22 Afin de justifier la recevabilité de son recours, IBM se réfère encore aux circonstances particulières de l'espèce et à la nature et aux implications des moyens invoqués par elle au fond, en faisant valoir qu'un recours juridictionnel à un stade précoce devrait être ouvert en espèce tant en application de principes du droit international en la matière qu'en vertu de principes généraux découlant des droits des états membres. Le présent recours aurait en effet pour objet d'établir que la procédure administrative a été entièrement illégale dès son début en vertu de règles du droit communautaire et du droit international, relatives notamment à la compétence d'engager de telles procédures Toute continuation de cette procédure administrative serait illégale, et la possibilité d'obtenir ultérieurement une annulation de la décision finale ne serait pas suffisante pour assurer à IBM une protection juridique efficace.

23 Il n'y a pas lieu, aux fins de la présente affaire, de statuer sur la question de savoir si, dans des circonstances exceptionnelles, lorsqu'il s'agit de mesures dépourvues même de toute apparence de légalité, un recours juridictionnel à un stade précoce, tel qu'IBM l'entend, peut être considéré comme compatible avec le système des voies de recours prévu par le traité, car les circonstances alléguées en l'espèce par la requerrant ne sauraient, de toute façon, justifier la recevabilité d'un tel recours.

24 En espèce, par ailleurs, il n'est pas nécessaire, afin d'assurer à IBM une protection juridique efficace, que les actes attaqués puissent faire dès maintenant l'objet d'un recours.
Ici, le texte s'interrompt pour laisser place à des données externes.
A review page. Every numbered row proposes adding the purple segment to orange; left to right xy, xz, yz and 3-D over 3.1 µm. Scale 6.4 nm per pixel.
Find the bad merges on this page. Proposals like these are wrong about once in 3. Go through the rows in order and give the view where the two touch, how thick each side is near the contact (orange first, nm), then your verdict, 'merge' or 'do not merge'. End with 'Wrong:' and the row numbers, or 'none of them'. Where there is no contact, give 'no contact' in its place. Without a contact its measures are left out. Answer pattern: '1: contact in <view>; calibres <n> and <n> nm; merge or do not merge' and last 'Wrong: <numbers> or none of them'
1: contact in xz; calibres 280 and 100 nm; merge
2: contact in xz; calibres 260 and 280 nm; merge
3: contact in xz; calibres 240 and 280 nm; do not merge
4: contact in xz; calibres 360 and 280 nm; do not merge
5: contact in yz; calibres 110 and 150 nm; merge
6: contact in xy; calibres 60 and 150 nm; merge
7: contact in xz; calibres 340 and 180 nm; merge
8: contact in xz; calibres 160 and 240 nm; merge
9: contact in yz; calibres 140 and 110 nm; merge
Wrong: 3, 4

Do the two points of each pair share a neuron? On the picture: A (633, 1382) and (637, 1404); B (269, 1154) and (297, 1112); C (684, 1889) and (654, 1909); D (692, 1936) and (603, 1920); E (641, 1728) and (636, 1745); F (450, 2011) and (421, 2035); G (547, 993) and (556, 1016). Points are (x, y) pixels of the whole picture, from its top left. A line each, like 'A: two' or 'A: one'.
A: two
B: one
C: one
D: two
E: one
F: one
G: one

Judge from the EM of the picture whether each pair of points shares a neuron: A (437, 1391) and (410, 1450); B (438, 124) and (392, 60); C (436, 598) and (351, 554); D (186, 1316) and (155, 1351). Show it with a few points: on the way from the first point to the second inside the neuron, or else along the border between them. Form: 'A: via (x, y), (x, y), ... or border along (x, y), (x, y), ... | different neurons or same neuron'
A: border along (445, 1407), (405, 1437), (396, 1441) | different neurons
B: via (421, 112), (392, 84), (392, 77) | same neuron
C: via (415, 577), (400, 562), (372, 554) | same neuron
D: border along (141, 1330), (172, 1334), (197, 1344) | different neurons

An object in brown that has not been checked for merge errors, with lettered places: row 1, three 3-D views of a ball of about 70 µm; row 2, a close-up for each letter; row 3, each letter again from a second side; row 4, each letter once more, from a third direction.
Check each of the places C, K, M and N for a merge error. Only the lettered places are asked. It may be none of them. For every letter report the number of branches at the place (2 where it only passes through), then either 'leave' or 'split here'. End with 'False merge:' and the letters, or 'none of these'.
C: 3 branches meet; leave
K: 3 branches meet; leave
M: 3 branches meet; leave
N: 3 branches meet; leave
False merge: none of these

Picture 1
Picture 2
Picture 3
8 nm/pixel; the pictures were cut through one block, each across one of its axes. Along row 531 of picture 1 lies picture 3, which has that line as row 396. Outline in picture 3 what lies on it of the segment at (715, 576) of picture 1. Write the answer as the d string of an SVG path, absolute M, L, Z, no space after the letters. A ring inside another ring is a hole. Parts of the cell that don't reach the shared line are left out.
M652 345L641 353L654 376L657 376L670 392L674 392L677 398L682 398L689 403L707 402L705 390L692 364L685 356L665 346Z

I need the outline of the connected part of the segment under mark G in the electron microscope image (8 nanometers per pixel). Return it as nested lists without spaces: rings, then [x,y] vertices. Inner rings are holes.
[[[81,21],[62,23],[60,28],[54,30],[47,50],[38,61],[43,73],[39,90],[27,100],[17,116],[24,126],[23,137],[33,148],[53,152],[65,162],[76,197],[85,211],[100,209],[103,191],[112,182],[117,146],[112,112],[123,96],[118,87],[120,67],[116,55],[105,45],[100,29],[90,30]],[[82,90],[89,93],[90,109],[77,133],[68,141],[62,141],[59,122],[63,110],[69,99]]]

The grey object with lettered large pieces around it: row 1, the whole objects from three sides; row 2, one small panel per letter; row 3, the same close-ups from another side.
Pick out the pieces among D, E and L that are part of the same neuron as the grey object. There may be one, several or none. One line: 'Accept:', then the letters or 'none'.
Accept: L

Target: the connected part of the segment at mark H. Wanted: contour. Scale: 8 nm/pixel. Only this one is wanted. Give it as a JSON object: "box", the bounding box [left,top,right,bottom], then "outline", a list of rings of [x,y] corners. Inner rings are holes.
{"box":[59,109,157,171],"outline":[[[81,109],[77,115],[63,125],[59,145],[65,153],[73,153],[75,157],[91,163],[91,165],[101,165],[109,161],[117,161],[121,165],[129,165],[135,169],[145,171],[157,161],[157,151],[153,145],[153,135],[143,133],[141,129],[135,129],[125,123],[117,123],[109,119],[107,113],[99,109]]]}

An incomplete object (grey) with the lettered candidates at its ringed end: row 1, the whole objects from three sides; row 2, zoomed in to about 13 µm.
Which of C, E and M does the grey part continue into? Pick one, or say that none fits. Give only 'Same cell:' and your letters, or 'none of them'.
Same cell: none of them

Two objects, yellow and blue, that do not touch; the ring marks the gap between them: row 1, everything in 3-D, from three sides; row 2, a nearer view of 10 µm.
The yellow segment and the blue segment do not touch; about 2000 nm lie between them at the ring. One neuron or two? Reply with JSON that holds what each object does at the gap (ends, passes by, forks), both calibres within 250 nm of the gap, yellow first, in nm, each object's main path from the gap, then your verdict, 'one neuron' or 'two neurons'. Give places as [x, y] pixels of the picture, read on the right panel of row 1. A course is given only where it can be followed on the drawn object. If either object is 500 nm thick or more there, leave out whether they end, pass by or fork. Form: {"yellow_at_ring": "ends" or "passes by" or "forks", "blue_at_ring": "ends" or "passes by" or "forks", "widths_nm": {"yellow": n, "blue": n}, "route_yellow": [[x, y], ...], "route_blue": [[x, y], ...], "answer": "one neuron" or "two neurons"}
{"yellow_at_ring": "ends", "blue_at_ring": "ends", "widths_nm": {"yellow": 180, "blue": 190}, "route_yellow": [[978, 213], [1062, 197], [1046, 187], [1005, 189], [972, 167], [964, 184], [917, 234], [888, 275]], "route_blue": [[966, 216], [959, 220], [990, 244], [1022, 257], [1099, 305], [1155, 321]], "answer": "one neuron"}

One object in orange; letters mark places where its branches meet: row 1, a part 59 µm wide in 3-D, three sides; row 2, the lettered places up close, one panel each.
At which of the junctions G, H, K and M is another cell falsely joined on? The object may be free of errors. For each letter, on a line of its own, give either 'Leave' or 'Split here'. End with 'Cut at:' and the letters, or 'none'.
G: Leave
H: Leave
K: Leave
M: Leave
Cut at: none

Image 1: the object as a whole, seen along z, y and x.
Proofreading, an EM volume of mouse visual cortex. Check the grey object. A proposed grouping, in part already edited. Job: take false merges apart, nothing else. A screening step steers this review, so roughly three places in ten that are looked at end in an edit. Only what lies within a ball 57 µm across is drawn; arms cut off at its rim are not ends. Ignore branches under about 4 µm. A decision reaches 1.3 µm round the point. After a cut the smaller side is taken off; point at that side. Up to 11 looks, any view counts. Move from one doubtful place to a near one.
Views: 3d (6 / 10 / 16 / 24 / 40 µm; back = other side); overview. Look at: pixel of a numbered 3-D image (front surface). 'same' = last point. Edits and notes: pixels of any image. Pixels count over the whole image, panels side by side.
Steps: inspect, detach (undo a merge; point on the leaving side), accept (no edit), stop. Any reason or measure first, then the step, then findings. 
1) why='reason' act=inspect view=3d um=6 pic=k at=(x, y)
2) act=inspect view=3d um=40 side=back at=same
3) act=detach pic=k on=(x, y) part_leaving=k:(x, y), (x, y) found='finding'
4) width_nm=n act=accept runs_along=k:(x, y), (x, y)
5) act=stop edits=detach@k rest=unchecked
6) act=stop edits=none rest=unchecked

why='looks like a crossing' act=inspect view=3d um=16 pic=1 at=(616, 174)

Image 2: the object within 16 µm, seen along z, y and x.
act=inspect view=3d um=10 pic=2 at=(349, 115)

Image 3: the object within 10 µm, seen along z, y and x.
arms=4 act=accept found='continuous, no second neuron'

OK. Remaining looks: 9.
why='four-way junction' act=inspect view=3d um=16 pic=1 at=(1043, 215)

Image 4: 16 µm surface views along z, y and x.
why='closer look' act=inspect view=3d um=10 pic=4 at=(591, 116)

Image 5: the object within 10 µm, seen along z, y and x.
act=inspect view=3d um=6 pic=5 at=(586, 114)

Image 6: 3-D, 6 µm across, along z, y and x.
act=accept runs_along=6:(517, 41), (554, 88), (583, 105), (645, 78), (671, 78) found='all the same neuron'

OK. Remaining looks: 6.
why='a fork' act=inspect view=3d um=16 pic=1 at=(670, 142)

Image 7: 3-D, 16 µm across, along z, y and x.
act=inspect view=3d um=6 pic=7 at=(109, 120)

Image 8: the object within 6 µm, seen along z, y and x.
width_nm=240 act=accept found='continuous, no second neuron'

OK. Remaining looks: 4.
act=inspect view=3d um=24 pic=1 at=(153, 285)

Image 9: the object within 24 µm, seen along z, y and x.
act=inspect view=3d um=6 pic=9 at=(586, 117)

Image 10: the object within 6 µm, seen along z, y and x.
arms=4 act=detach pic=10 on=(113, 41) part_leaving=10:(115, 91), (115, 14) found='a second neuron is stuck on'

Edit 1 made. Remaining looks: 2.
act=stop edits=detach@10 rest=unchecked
Si, aux termes de la procédure administrative, et après examen des observations qu'IBM pourra présenter dans le cadre de celle-ci, la Commission devait adopter une décision affectant les intérêts d'IBM, cette décision pourra faire, en vertu de l'article 173 du traité CEE, l'objet d'un recours juridictionnel dans le cadre duquel il sera loisible à IBM d'invoquer tous moyens utiles. Il appartiendra alors à la Cour d'apprécier si des illégalités ont été commises au cours de la procédure administrative et si celles-ci sont de nature à affecter la légalité de la décision prise par la Commission au terme de la procédure administrative.

25 Le recours doit dès lors être rejeté comme irrecevable.

Sur les dépens

26 Aux termes de l'article 69, paragraphe 2, du règlement de procédure, toute partie qui succombe est condamnée aux dépens, s'il est conclu en ce sens. IBM ayant succombé en son action, il y a lieu de la condamner aux dépens, y compris ceux de la partie intervenante Memorex SA. Il y a lieu de comprendre dans cette condamnation aux dépens, outre les dépens occasionnés par la procédure au principal, ceux occasionnés par la demande d'IBM d'ordonner des mesures provisoires et réservées dans l'ordonnance du 7 juillet 1981 du président de la Ccour, ainsi que ceux occasionnés par la demande d'IBM d'ordonner la communication de certains précisions et documents relatifs à l'engagement de la procédure par la Commission, demande devenue sans objet eu égard au rejet du recours principal.

Par ces motifs, LA COUR, déclare et arrête :

1. Le recours est rejette comme irrecevable.

2. La requerrante est condamnée aux dépens, y compris ceux de la partie intervenante Memorex SA, ainsi que ceux occasionnés par les demandes d'IBM visant à ordonner des mesures provisoires et la communication de certains détails et documents relatifs à l'engagement de la procédure par la Commission.